Voting Machine Mess-up Du Jour (Displayed 12/23/04)


Mercer County, Pennsylvania. November, 2004. Unilect.
Touch screens malfunction after successful testing.

Many problems plagued the Unilect Patriot touch screens in Mercer County.*

Mercer County's director of elections said it was a computer software glitch that caused touch-screen voting machines to malfunction in about a dozen precincts Tuesday. ...

"I don't know what happened," said James Bennington, who had been assured Friday that all 250 of the county's touch-screen units had been checked and rechecked. The county has 100 voting precincts.

Keith Jenkins, director of the county's computer department, agreed that it was a software malfunction and said repeated calls to UniLect Corp., the company that sold the machines to the county in 2001, failed to resolve the problem.

Mercer County commissioners, doubling as the county election board, vowed to investigate, noting the probe was started immediately to find out what happened, why it happened and how it can be prevented from happening again. ...
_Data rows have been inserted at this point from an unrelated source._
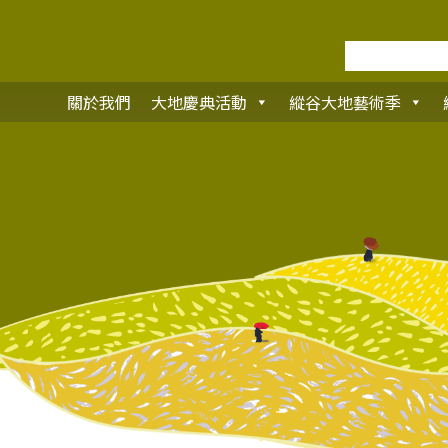
關於我們
大地慶典活動
縱谷大地藝術季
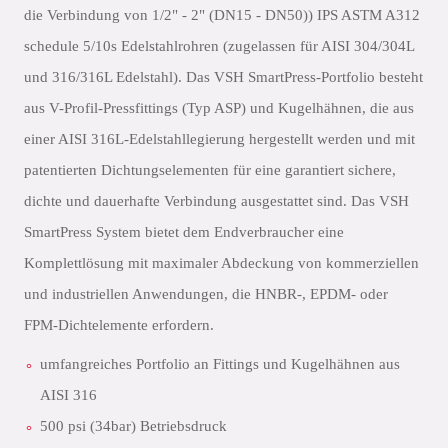
die Verbindung von 1/2" - 2" (DN15 - DN50)) IPS ASTM A312
schedule 5/10s Edelstahlrohren (zugelassen für AISI 304/304L
und 316/316L Edelstahl). Das VSH SmartPress-Portfolio besteht
aus V-Profil-Pressfittings (Typ ASP) und Kugelhähnen, die aus
einer AISI 316L-Edelstahllegierung hergestellt werden und mit
patentierten Dichtungselementen für eine garantiert sichere,
dichte und dauerhafte Verbindung ausgestattet sind. Das VSH
SmartPress System bietet dem Endverbraucher eine
Komplettlösung mit maximaler Abdeckung von kommerziellen
und industriellen Anwendungen, die HNBR-, EPDM- oder
FPM-Dichtelemente erfordern.
umfangreiches Portfolio an Fittings und Kugelhähnen aus
AISI 316
500 psi (34bar) Betriebsdruck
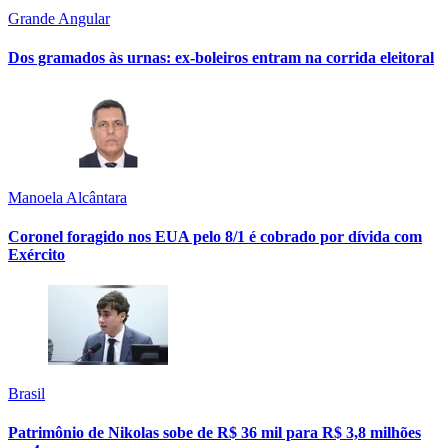
Grande Angular
Dos gramados às urnas: ex-boleiros entram na corrida eleitoral
Manoela Alcântara
Coronel foragido nos EUA pelo 8/1 é cobrado por dívida com
Exército
Brasil
Patrimônio de Nikolas sobe de R$ 36 mil para R$ 3,8 milhões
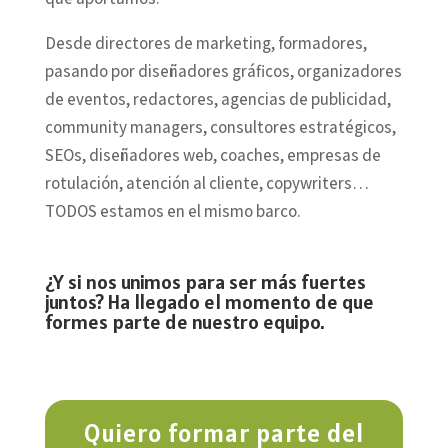
Desde directores de marketing, formadores,
pasando por diseñadores gráficos, organizadores
de eventos, redactores, agencias de publicidad,
community managers, consultores estratégicos,
SEOs, diseñadores web, coaches, empresas de
rotulación, atención al cliente, copywriters…
TODOS estamos en el mismo barco.
¿Y si nos unimos para ser más fuertes
juntos? Ha llegado el momento de que
formes parte de nuestro equipo.
Quiero formar parte del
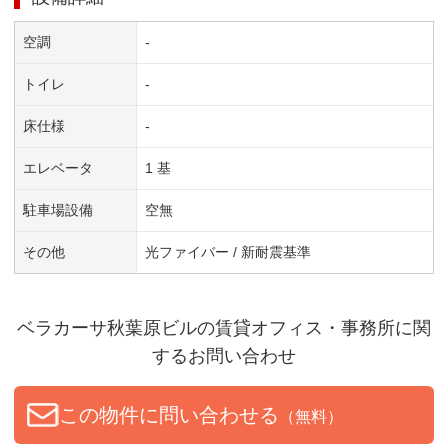
空調
-
トイレ
-
床仕様
-
エレベータ
1 基
駐車場設備
空無
その他
光ファイバー / 新耐震基準
ベラカーサ秋葉原ビル
の賃貸オフィス・事務所に関
するお問い合わせ
この物件に問い合わせる
（無料）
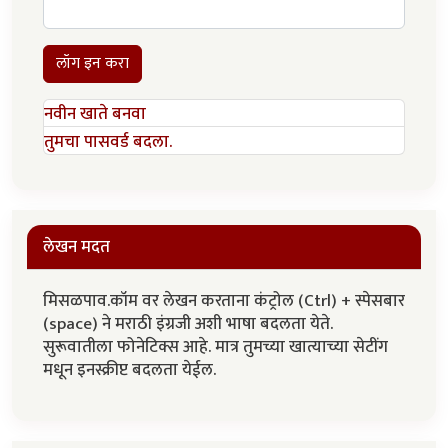
लॉग इन करा
नवीन खाते बनवा
तुमचा पासवर्ड बदला.
लेखन मदत
मिसळपाव.कॉम वर लेखन करताना कंट्रोल (Ctrl) + स्पेसबार
(space) ने मराठी इंग्रजी अशी भाषा बदलता येते.
सुरूवातीला फोनेटिक्स आहे. मात्र तुमच्या खात्याच्या सेटींग
मधून इनस्क्रीप्ट बदलता येईल.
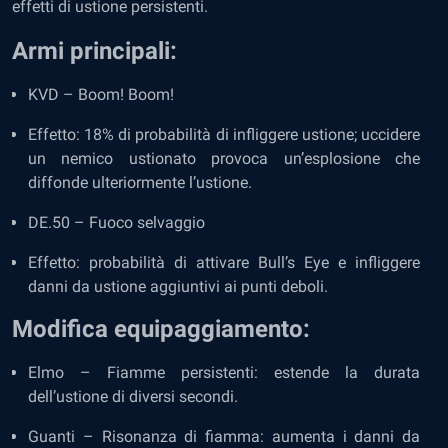
effetti di ustione persistenti.
Armi principali:
KVD – Boom! Boom!
Effetto: 18% di probabilità di infliggere ustione; uccidere
un nemico ustionato provoca un’esplosione che
diffonde ulteriormente l’ustione.
DE.50 – Fuoco selvaggio
Effetto: probabilità di attivare Bull’s Eye e infliggere
danni da ustione aggiuntivi ai punti deboli.
Modifica equipaggiamento:
Elmo – Fiamme persistenti: estende la durata
dell’ustione di diversi secondi.
Guanti – Risonanza di fiamma: aumenta i danni da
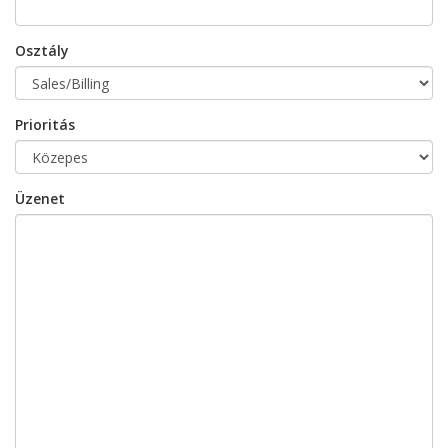
Osztály
Prioritás
Üzenet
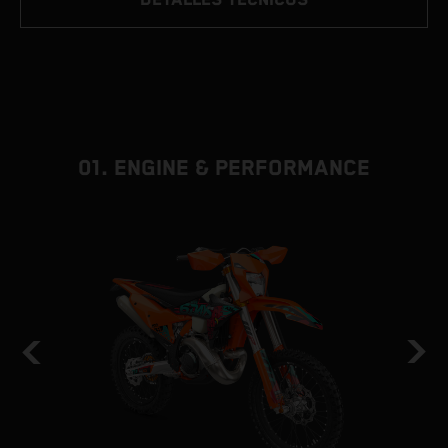
01. ENGINE & PERFORMANCE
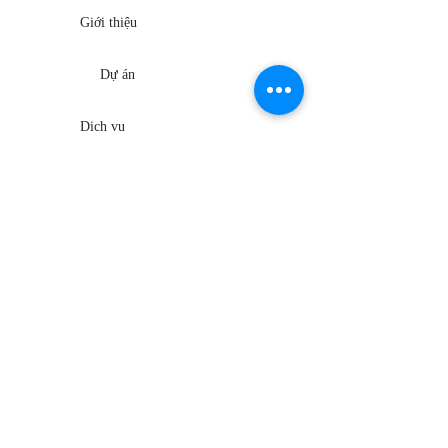
Giới thiệu
Dự án
Dịch vụ
Sản phẩm
Tài liệu
Chính sách
Điện tử gia dụng
Tiêu chuẩn
Điện tử cá nhân
Quy trình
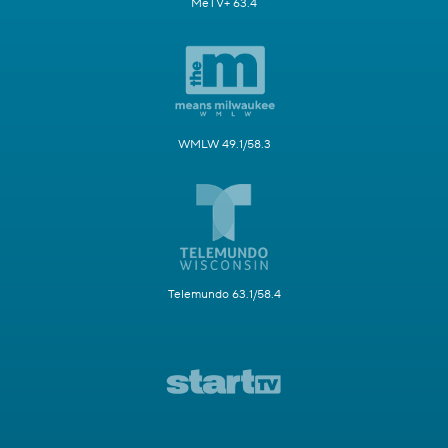
MeTV+ 63.4
WMLW 49.1/58.3
Telemundo 63.1/58.4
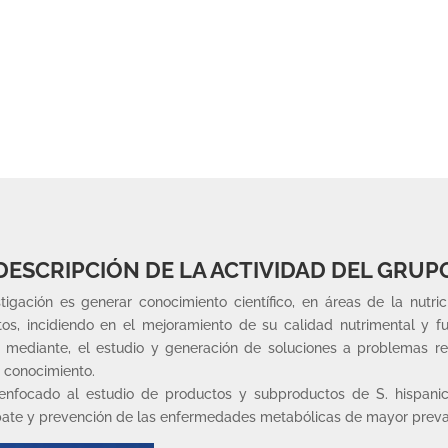
DESCRIPCIÓN DE LA ACTIVIDAD DEL GRUP
tigación es generar conocimiento científico, en áreas de la nutric
s, incidiendo en el mejoramiento de su calidad nutrimental y fun
io mediante, el estudio y generación de soluciones a problemas re
l conocimiento.
enfocado al estudio de productos y subproductos de S. hispanica
ombate y prevención de las enfermedades metabólicas de mayor preva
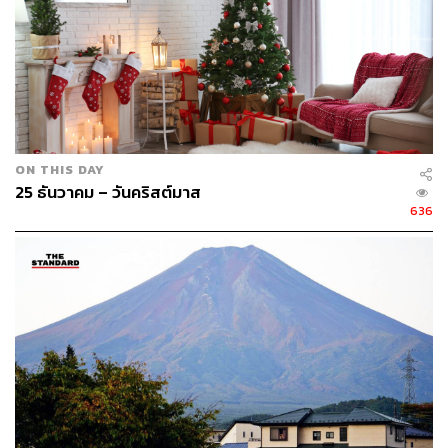
ON THIS DAY
25 ธันวาคม – วันคริสต์มาส
636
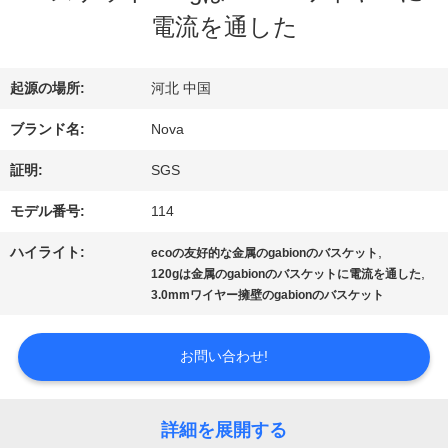
電流を通した
VR
シ
起源の場所:
河北 中国
ブランド名:
Nova
ョ
証明:
SGS
ー
モデル番号:
114
わ
ハイライト:
,
ecoの友好的な金属のgabionのバスケット
,
120gは金属のgabionのバスケットに電流を通した
た
3.0mmワイヤー擁壁のgabionのバスケット
し
お問い合わせ!
た
ち
詳細を展開する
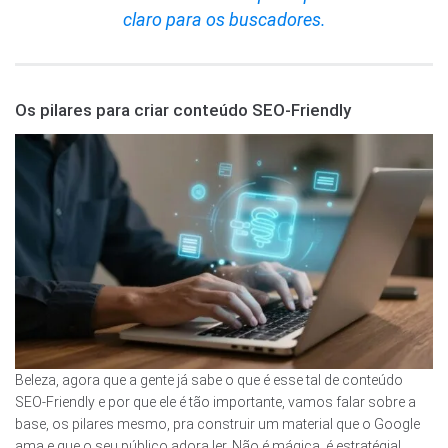
claro para os buscadores.
Os pilares para criar conteúdo SEO-Friendly
Beleza, agora que a gente já sabe o que é esse tal de conteúdo
SEO-Friendly e por que ele é tão importante, vamos falar sobre a
base, os pilares mesmo, pra construir um material que o Google
ama e que o seu público adora ler. Não é mágica, é estratégia!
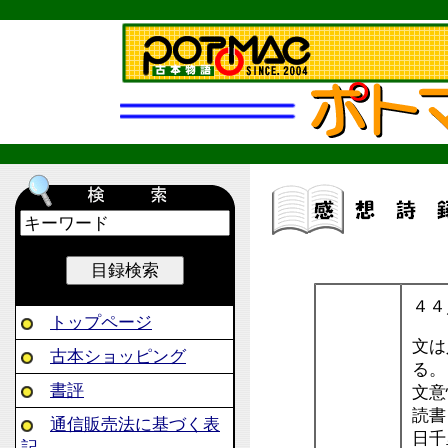
４４
トップページ
文は
古本ショッピング
る。
書評
文意
読書
通信販売法に基づく表
日千
記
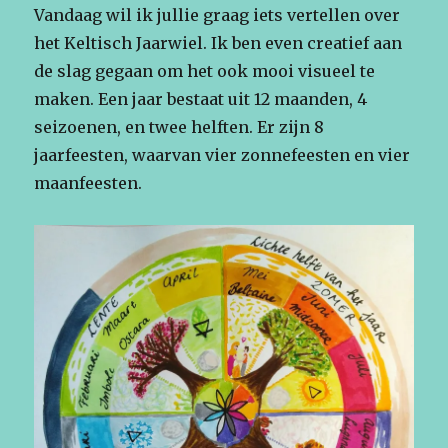
Vandaag wil ik jullie graag iets vertellen over
het Keltisch Jaarwiel. Ik ben even creatief aan
de slag gegaan om het ook mooi visueel te
maken. Een jaar bestaat uit 12 maanden, 4
seizoenen, en twee helften. Er zijn 8
jaarfeesten, waarvan vier zonnefeesten en vier
maanfeesten.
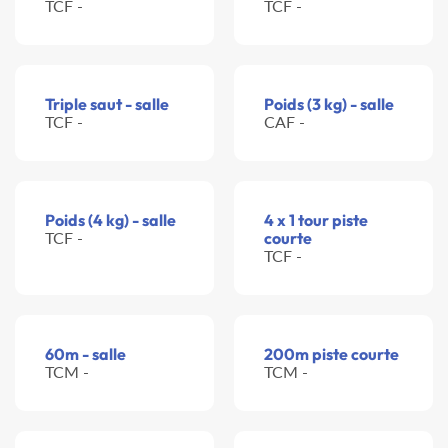
TCF -
TCF -
Triple saut - salle
Poids (3 kg) - salle
TCF -
CAF -
Poids (4 kg) - salle
4 x 1 tour piste
TCF -
courte
TCF -
60m - salle
200m piste courte
TCM -
TCM -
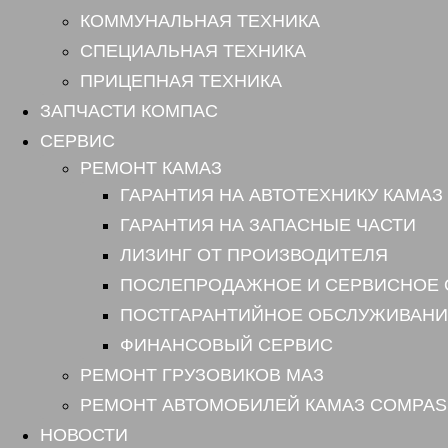
КОММУНАЛЬНАЯ ТЕХНИКА
СПЕЦИАЛЬНАЯ ТЕХНИКА
ПРИЦЕПНАЯ ТЕХНИКА
ЗАПЧАСТИ КОМПАС
СЕРВИС
РЕМОНТ КАМАЗ
ГАРАНТИЯ НА АВТОТЕХНИКУ КАМАЗ
ГАРАНТИЯ НА ЗАПАСНЫЕ ЧАСТИ
ЛИЗИНГ ОТ ПРОИЗВОДИТЕЛЯ
ПОСЛЕПРОДАЖНОЕ И СЕРВИСНОЕ
ПОСТГАРАНТИЙНОЕ ОБСЛУЖИВАНИ
ФИНАНСОВЫЙ СЕРВИС
РЕМОНТ ГРУЗОВИКОВ МАЗ
РЕМОНТ АВТОМОБИЛЕЙ КАМАЗ COMPAS
НОВОСТИ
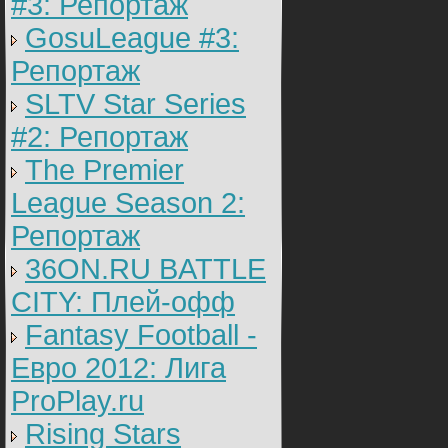
#3: Репортаж
GosuLeague #3:
Репортаж
SLTV Star Series
#2: Репортаж
The Premier
League Season 2:
Репортаж
36ON.RU BATTLE
CITY: Плей-офф
Fantasy Football -
Евро 2012: Лига
ProPlay.ru
Rising Stars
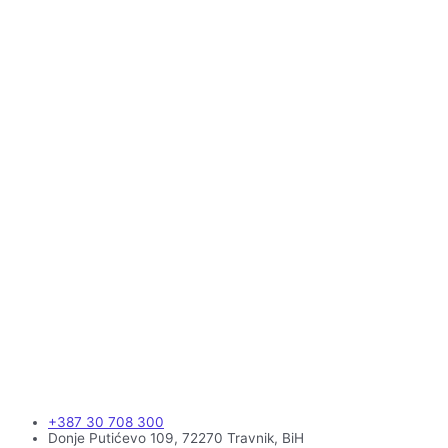
+387 30 708 300
Donje Putićevo 109, 72270 Travnik, BiH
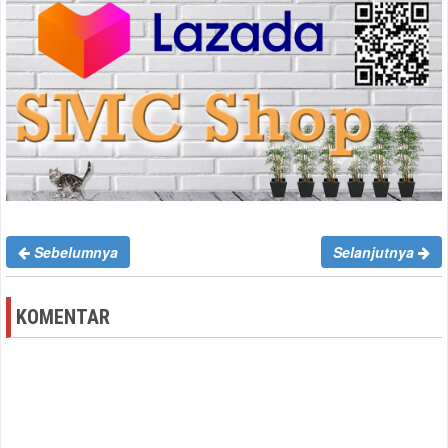
Sebelumnya
Selanjutnya
KOMENTAR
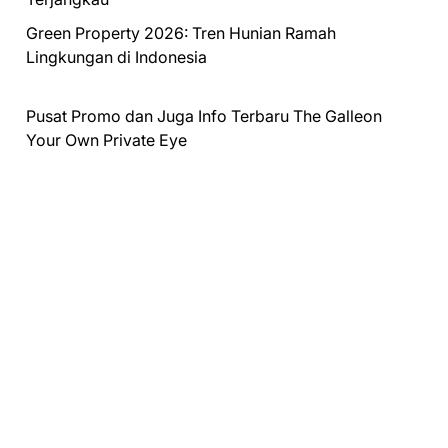
Green Property 2026: Tren Hunian Ramah
Lingkungan di Indonesia
Pusat Promo dan Juga Info Terbaru
The Galleon
Your Own Private Eye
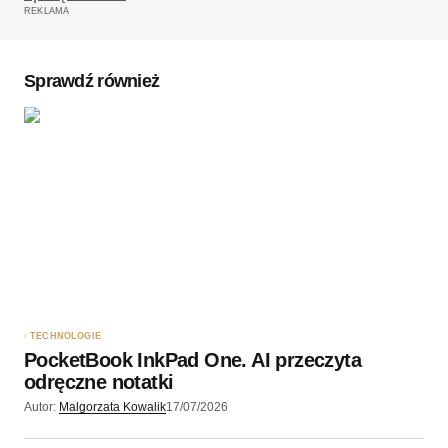
REKLAMA
Komentarz
*
Sprawdź również
Twoję imię
*
Twój adres e-mail
*
Zapamiętaj moje dane w tej przeglądarce podczas
pisania kolejnych komentarzy.
TECHNOLOGIE
PocketBook InkPad One. AI przeczyta
Wyślij komentarz
odręczne notatki
Autor:
Malgorzata Kowalik
17/07/2026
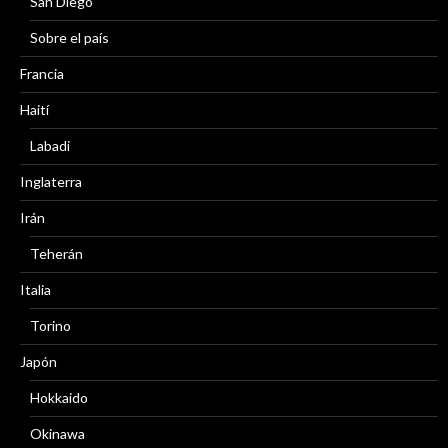
San Diego
Sobre el país
Francia
Haití
Labadi
Inglaterra
Irán
Teherán
Italia
Torino
Japón
Hokkaido
Okinawa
Precincts in Hermitage, Farrell, Wheatland, West Middlesex, Shenango Township and Sharon experienced the most serious machine difficulties, some from the moment the polls opened at 7 a.m. Some machines never operated, some offered only black screens and some required voters to vote backwards, starting on the last page of the touch-screen system and working back to the front page.

* Errors plague voting process in Ohio, Pa. Vindicator. November 3, 2004. Vindicator staff.
* Back up! We need back up! Roanoke.com. November 11, 2004. By Brian Gottstein.

News stories make it rapidly apparent that
electronic voting is not reliable, accurate, or secure.
Any one who claims otherwise is either uninformed or deceptive.